+++ Supplied passage

Che: Restart workspace fail (OpenShift Dedicated, minishift)

Created on 1 Apr 2020  路  25Comments  路  Source: eclipse/che

Describe the bug

Got error message during restarting early created workspaces. This reproduced not each time need to repeat restarting several times.

Che version

  • [ ] latest
  • [X] nightly - 7.11.0-SNAPSHOT
  • [ ] other: please specify

Steps to reproduce

  1. Create workspace
  2. Stop workspace
  3. Try to restart it (probably need to repeat several times)

Got this error log:

Error: Failed to run the workspace: "Failure executing: POST at: https://172.30.0.1/api/v1/namespaces/eclipse-che/secrets. Message: object is being deleted: secrets "workspacetim1cx2edjv0re97-sshprivatekeys" already exists. Received status: Status(apiVersion=v1, code=409, details=StatusDetails(causes=[], group=null, kind=secrets, name=workspacetim1cx2edjv0re97-sshprivatekeys, retryAfterSeconds=null, uid=null, additionalProperties={}), kind=Status, message=object is being deleted: secrets "workspacetim1cx2edjv0re97-sshprivatekeys" already exists, metadata=ListMeta(_continue=null, remainingItemCount=null, resourceVersion=null, selfLink=null, additionalProperties={}), reason=AlreadyExists, status=Failure, additionalProperties={})."

Expected behavior

Runtime

  • [ ] kubernetes (include output of kubectl version)
  • [x] Openshift (include output of oc version)
  • [ ] minikube (include output of minikube version and kubectl version)
  • [ ] minishift (include output of minishift version and oc version)
  • [ ] docker-desktop + K8S (include output of docker version and kubectl version)
  • [ ] other: (please specify)
oc version

Client Version: version.Info{Major:"4", Minor:"1+", GitVersion:"v4.1.0+b4261e0", GitCommit:"b4261e07ed", GitTreeState:"clean", BuildDate:"2019-07-06T03:16:01Z", GoVersion:"go1.12.6", Compiler:"gc", Platform:"darwin/amd64"}

Server Version: version.Info{Major:"1", Minor:"16+", GitVersion:"v1.16.2", GitCommit:"4320e48", GitTreeState:"clean", BuildDate:"2020-01-21T19:50:59Z", GoVersion:"go1.12.12", Compiler:"gc", Platform:"linux/amd64"}

Screenshots

error-log

Installation method

  • [ ] chectl
  • [ ] che-operator
  • [ ] minishift-addon
  • [ ] I don't know
  • [x] oc apply for che-server, plugin and devfile registry

Environment

  • [ ] my computer

    • [ ] Windows

    • [ ] Linux

    • [ ] macOS

  • [ ] Cloud

    • [ ] Amazon

    • [ ] Azure

    • [ ] GCE

    • [x] other (OCD che-dev Cluster)

++++++

Assigned task A:
Translate this sentence from the Che bug report into Spanish: "Got error message during restarting early created workspaces."
The records below are unrelated to the Che bug report above.

+++ The data

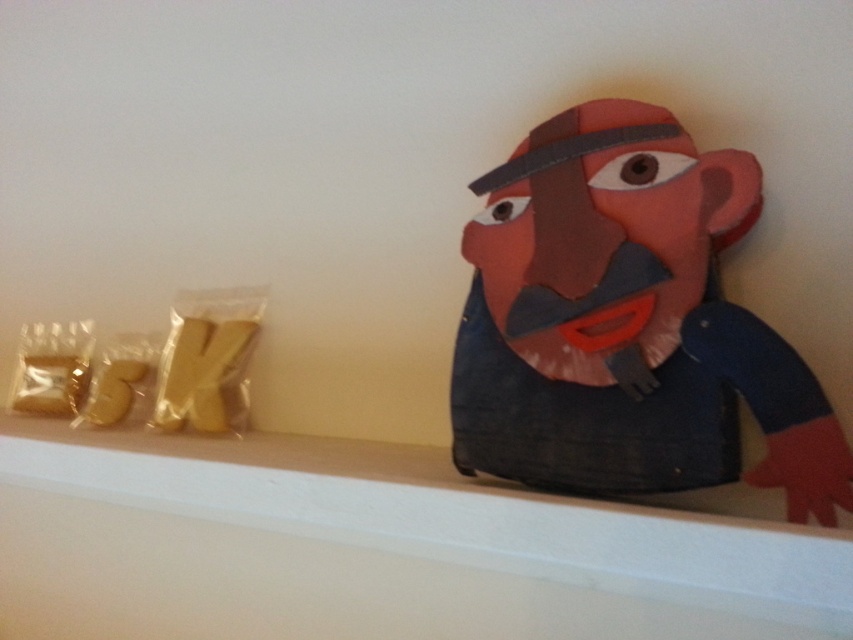
Who is higher up, denim-like paper mask at upper right or white smooth ledge at upper center?

denim-like paper mask at upper right is higher up.

Describe the element at coordinates (628, 323) in the screenshot. I see `denim-like paper mask at upper right` at that location.

This screenshot has width=853, height=640. What are the coordinates of `denim-like paper mask at upper right` in the screenshot? It's located at (628, 323).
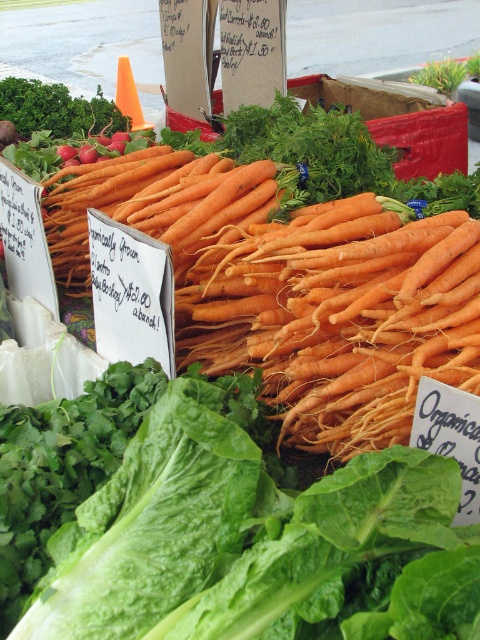
Is orange matte carrots at center above green leafy at upper left?

No.

Is point (292, 340) behind point (73, 113)?

No, (292, 340) is in front of (73, 113).

Find the location of a particular element. Image resolution: width=480 pixels, height=640 pixels. orange matte carrots at center is located at coordinates [x=317, y=298].

Is green leafy at center smaller than green leafy at upper left?

Actually, green leafy at center might be larger than green leafy at upper left.

Does green leafy at center have a lesser width compared to green leafy at upper left?

No.

At what (x,y) coordinates should I click in order to perform the action: click on green leafy at center. Please return your answer as a coordinate pair (x, y). The width and height of the screenshot is (480, 640). Looking at the image, I should click on (220, 525).

Is green leafy at center smaller than orange matte carrots at center?

Correct, green leafy at center occupies less space than orange matte carrots at center.

How much distance is there between green leafy at center and orange matte carrots at center?

A distance of 12.76 inches exists between green leafy at center and orange matte carrots at center.

Where is `green leafy at center`? green leafy at center is located at coordinates pos(220,525).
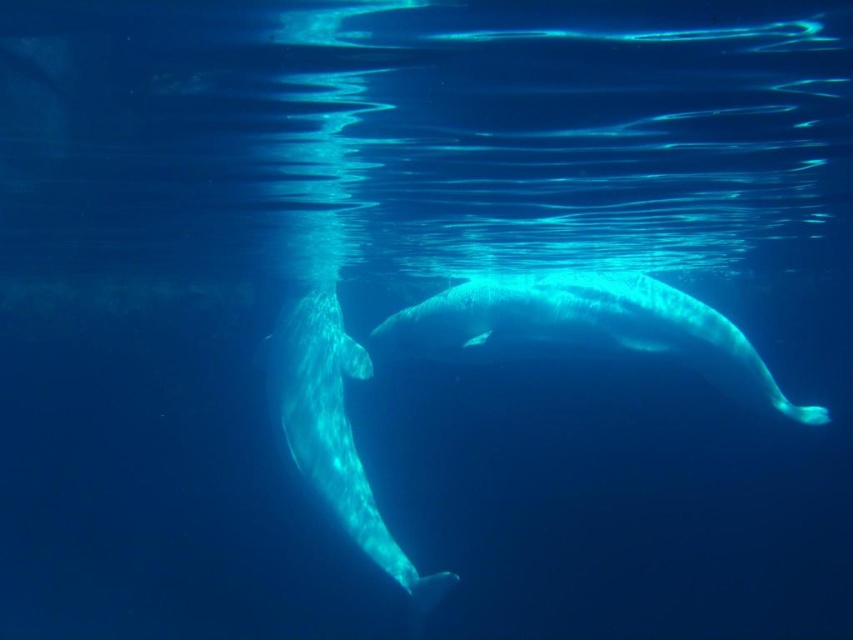
You are a marine biologist studying underwater creatures. You observe a translucent blue whale at center in the image. Can you determine its exact coordinates in the scene?

The translucent blue whale at center is located at point (585, 328).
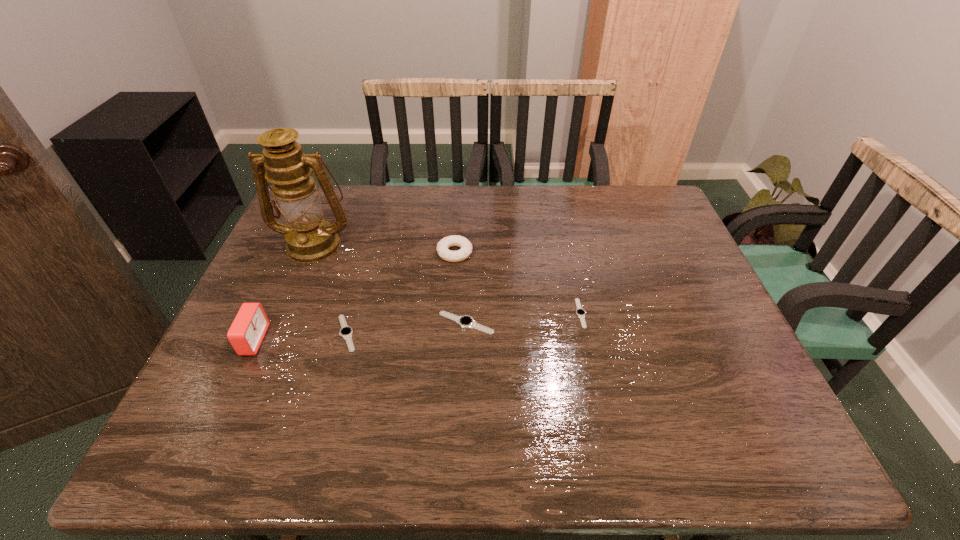
Where is `the second tallest watch`? the second tallest watch is located at coordinates (346, 332).

This screenshot has width=960, height=540. I want to click on the second shortest object, so click(x=346, y=332).

Where is `the second watch from left to right`? The height and width of the screenshot is (540, 960). the second watch from left to right is located at coordinates (466, 321).

The height and width of the screenshot is (540, 960). In order to click on the tallest watch in this screenshot , I will do `click(466, 321)`.

Locate an element on the screen. The image size is (960, 540). the rightmost object is located at coordinates (580, 312).

Identify the location of the shortest watch. This screenshot has height=540, width=960. (580, 312).

Where is `doughnut`? doughnut is located at coordinates (454, 240).

The image size is (960, 540). What are the coordinates of `the tallest object` in the screenshot? It's located at (309, 238).

This screenshot has width=960, height=540. I want to click on alarm clock, so click(x=248, y=329).

Find the location of a particular element. This screenshot has width=960, height=540. free space located on the back of the leftmost watch is located at coordinates (370, 251).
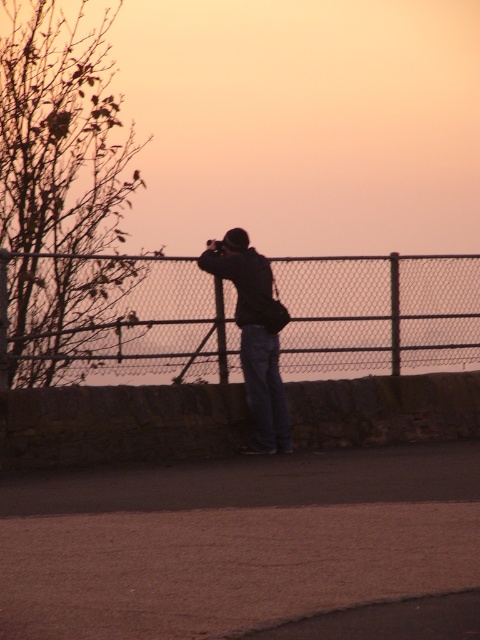
Is metallic chain-link fence at center above dark blue jeans at center?

Correct, metallic chain-link fence at center is located above dark blue jeans at center.

Which of these two, metallic chain-link fence at center or dark blue jeans at center, stands shorter?

metallic chain-link fence at center is shorter.

What do you see at coordinates (115, 317) in the screenshot?
I see `metallic chain-link fence at center` at bounding box center [115, 317].

Locate an element on the screen. The height and width of the screenshot is (640, 480). metallic chain-link fence at center is located at coordinates (115, 317).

++++++

Assigned task B:
Filter the records, keeping only the lines that contain the string "Where". Case counts.

Answer box A:
Recibí un mensaje de error al reiniciar espacios de trabajo creados anteriormente.

Answer box B:
Where is `green leafy at center`? green leafy at center is located at coordinates pos(220,525).
Where is `the second tallest watch`? the second tallest watch is located at coordinates (346, 332).
Where is `the second watch from left to right`? The height and width of the screenshot is (540, 960). the second watch from left to right is located at coordinates (466, 321).
Where is `doughnut`? doughnut is located at coordinates (454, 240).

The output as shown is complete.